Dataset records below:
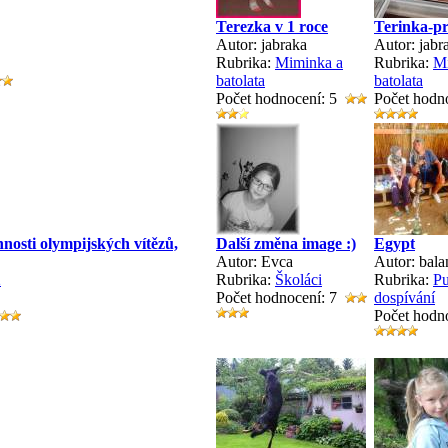
Terezka v 1 roce
Terinka-p
Autor: jabraka
Autor: jabr
Rubrika:
Miminka a
Rubrika:
M
batolata
batolata
Počet hodnocení: 5
Počet hodn
osti olympijských vítězů,
Další změna image :)
Egypt
Autor: Evca
Autor: bala
2
Rubrika:
Školáci
Rubrika:
Pu
Počet hodnocení: 7
dospívání
Počet hodn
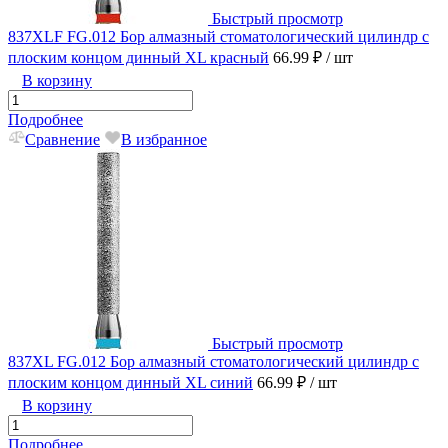
Быстрый просмотр
837XLF FG.012 Бор алмазный стоматологический цилиндр с
плоским концом динный XL красный
66.99 ₽
/ шт
В корзину
Подробнее
Сравнение
В избранное
Быстрый просмотр
837XL FG.012 Бор алмазный стоматологический цилиндр с
плоским концом динный XL синий
66.99 ₽
/ шт
В корзину
Подробнее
End of Dataset records.
Work order |
Gather every line from the material above that contains the string "hodnocení". Case counts.

Answer to this task |
Počet hodnocení: 5
Počet hodnocení: 7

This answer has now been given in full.